11 Exploring Data
SLIDE DECKS
Some of the material presented in this chapter will be discussed in class. It is your responsibility to ensure you cover all the concepts presented both in class and in this textbook.
Often, students and researchers want to dive into data analysis as soon as they get their hands on a data set. However, this is not good practice. It’s much better to take a step back and review the data set, understand what it contains, how it was collected, how much was collected, etc. It’s common practice to describe the meta-data (or data about the data) whenever you are initially writing up a Data Science study. Meta-data provides context to anyone who wants to review the work you are doing, and they also provide you with information to determine how you might want to analyze the data.
In the following paragraphs, we’ll consider some of the questions you should consider whenever you begin working with a data set (particularly for the first time), and then we’ll provide a few specific terms that we can use to help describe the data.
Why is this important? As part of our responsibility, we must be able to describe the work we do in a manner that allows it to be reproduced by another researcher. If we can’t write in a way that provides other researchers with sufficient information to reproduce the work we did, then our work isn’t reproducible – which is a cornerstone of science!
Things To Ask About Your Data
The following questions can help you begin to contextualize the data you are working with:
- How much data do you have? How many records are in your data set? Is it one data set, or more? If more, how are they connected? If they are merged, how does this affect the size?
- Where did the data come from? Who collected it? What tool was used to gather it? What geographical locations were involved?
- When were the data collected? Is there a time-dependency to the responses? Is it longitudinal?
- What kinds of data are present? What are the relevant variables/columns?

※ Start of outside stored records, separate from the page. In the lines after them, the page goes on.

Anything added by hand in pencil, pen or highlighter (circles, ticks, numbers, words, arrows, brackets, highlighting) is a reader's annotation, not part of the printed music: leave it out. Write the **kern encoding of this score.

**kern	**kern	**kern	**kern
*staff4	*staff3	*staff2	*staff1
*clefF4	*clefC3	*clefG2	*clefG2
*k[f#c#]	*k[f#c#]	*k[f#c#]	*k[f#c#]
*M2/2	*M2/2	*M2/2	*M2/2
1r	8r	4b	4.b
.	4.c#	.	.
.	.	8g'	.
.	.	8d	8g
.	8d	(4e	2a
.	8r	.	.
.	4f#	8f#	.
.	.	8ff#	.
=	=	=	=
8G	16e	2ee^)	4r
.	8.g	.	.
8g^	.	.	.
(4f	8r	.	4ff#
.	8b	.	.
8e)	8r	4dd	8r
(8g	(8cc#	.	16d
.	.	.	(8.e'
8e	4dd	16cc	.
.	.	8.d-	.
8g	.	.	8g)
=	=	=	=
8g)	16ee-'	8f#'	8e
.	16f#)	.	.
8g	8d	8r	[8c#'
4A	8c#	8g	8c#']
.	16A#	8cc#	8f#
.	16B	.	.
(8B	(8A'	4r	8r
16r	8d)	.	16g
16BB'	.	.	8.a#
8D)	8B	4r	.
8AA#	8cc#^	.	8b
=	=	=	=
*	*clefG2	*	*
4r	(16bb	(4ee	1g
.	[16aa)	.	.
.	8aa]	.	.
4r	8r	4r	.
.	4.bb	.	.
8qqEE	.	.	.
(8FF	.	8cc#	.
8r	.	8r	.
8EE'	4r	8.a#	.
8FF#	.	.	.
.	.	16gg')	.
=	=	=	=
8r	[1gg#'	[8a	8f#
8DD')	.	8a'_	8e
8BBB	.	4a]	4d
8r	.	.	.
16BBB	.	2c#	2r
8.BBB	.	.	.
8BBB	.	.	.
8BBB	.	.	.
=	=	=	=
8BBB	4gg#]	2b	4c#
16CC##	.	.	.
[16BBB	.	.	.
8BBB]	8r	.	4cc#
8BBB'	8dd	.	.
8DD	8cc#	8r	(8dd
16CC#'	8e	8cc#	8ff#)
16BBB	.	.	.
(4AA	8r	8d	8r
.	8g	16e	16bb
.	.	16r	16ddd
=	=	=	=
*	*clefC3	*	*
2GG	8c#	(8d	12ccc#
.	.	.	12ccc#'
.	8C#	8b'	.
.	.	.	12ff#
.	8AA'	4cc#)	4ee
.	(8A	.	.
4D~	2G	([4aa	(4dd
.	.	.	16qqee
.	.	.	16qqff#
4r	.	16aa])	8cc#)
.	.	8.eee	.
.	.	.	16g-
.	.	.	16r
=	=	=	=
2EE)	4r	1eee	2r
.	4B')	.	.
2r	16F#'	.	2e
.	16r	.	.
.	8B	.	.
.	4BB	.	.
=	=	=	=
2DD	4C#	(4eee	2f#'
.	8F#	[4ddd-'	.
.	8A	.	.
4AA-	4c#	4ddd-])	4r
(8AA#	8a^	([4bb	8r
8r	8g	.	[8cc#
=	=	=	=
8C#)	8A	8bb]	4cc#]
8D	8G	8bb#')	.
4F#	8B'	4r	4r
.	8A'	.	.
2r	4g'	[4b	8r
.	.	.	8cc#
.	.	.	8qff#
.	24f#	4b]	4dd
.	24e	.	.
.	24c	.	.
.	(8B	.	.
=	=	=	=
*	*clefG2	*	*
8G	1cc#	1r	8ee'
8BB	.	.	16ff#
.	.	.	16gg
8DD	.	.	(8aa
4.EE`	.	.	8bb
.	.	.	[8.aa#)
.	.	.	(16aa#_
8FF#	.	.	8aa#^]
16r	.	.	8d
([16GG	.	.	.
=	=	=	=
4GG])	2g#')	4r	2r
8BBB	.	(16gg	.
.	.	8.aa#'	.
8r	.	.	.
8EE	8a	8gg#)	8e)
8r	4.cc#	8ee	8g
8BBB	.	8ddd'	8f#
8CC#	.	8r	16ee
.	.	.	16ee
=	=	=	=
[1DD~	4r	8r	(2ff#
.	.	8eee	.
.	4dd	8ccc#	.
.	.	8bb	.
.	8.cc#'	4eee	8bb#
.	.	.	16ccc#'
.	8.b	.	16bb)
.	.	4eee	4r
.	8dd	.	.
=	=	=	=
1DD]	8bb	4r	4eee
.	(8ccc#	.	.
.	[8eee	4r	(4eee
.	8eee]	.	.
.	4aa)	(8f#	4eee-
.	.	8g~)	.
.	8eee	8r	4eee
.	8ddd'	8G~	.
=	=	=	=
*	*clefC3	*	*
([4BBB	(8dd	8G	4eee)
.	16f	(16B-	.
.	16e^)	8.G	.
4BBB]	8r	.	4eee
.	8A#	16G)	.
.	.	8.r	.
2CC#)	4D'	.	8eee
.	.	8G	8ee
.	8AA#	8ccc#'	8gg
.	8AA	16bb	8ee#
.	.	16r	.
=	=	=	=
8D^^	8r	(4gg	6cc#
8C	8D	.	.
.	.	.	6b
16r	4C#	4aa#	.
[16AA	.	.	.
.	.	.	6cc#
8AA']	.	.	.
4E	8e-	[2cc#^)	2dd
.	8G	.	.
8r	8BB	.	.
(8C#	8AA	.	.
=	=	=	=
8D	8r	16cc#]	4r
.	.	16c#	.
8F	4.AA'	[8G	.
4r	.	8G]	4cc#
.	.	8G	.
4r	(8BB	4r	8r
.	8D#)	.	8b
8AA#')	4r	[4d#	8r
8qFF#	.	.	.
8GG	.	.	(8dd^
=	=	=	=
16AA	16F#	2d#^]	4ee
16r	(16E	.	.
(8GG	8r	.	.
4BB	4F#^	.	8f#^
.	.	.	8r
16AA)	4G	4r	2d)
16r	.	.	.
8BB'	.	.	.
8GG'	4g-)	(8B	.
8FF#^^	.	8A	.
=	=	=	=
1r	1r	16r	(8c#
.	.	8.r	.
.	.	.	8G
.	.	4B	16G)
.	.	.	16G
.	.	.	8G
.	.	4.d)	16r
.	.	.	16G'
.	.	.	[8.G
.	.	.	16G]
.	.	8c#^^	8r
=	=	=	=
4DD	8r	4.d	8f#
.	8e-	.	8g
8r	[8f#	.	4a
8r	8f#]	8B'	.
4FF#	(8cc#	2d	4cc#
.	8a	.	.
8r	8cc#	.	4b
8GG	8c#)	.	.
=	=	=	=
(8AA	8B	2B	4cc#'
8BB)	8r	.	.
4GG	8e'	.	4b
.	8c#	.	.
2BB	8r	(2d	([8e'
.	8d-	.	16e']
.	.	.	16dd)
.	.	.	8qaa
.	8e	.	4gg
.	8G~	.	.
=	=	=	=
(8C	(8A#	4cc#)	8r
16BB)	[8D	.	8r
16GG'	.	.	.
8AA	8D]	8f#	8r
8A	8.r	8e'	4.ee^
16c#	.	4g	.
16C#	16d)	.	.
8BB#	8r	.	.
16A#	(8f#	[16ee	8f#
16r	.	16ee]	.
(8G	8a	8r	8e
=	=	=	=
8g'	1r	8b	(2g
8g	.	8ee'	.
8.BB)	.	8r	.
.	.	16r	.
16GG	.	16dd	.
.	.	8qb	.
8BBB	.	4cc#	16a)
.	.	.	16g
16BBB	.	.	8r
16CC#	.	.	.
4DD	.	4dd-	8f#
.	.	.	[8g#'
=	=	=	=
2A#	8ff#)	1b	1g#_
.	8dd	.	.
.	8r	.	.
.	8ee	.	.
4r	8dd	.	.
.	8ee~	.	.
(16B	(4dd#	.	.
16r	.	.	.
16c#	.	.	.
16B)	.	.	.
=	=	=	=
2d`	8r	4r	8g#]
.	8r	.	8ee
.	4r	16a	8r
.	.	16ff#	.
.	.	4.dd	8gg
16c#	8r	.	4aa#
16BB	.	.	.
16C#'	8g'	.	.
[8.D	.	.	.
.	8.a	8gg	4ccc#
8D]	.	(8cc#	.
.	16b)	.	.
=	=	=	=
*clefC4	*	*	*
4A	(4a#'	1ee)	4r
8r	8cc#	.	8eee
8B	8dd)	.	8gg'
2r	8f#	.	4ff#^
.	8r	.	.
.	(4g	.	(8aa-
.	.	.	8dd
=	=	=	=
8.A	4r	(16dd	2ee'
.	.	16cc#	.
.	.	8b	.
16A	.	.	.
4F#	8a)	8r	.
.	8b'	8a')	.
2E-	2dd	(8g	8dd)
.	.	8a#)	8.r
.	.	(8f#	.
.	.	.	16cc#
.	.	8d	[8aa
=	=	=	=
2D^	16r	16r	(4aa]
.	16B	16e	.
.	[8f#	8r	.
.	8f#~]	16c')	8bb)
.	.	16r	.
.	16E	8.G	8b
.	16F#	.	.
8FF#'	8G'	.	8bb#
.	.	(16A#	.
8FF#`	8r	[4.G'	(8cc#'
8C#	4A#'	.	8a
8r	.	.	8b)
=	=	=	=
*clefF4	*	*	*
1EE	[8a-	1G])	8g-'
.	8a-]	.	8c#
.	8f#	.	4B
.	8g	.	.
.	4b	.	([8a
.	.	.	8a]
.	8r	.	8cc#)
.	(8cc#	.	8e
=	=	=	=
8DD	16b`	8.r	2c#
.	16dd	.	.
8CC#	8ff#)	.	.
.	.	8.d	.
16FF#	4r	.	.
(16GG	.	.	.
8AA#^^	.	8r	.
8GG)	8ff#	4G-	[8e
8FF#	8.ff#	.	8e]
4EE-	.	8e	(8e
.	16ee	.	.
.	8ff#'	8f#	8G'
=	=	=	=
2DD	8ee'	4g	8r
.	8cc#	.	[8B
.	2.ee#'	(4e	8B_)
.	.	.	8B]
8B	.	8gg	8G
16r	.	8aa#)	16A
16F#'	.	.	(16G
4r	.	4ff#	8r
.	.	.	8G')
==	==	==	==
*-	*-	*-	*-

- Are data missing? If so, are they missing for obvious reasons? Is there a pattern to the missingness? Are missing data the same as 0 (zero) data? Are not applicable data the same as “I choose not to answer”?
- Do the data have bounds? Are they limited to a specific range? Are the responses restricted to a set of pre-determined responses?
- Do the data have limitations?
- Is it possible that different columns are related?
- Is it possible that different rows are related?
- Are these possible relationships relevant?
How Do We Describe Data?
Fortunately, there is a standard language used to describe data.
- Quantitative vs. Qualitative: Quantitative data are numbers, things that can be measured and are often objective. Qualitative data are labels, stories, words, descriptions, and things that are described and are often subjective. Quantitative data could be converted to label/qualitative data.
- Ordinal vs. Nominal: Ordinal data are those data that can be ordered, whereas nominal data can’t. For example, you can’t order the labels “Canada”, “Indonesia”, and “Malawi”. You can, however, order the numbers 1, 3, 6, 21, and 99.
- Countable vs. Uncountable: Countable data are those where the list of possible responses can be labelled with a unique integer. Uncountable data can not be labelled by the integers.
- Finite vs. Infinite: Finite data are those that consist of N distinct items. Infinite data is a list of potential responses that go on forever. In the former case, the outcomes from rolling a pair of dice and adding the role up are finite. There are only so many outcomes that are possible.
- Continuous vs. Discrete: Discrete data are those which have a countable set of labels that can be used to classify the data. Continuous data would require an uncountable set of labels to classify the data.
It’s important to note that qualitative data can be both ordinal and nominal. For example, an ordinal but qualitative data set might have responses of small, medium, and large. Additionally, countable data can be finite or infinite. For example, the outcomes of the role of a pair of dice are finite and countable, but the integers themselves are infinite and countable.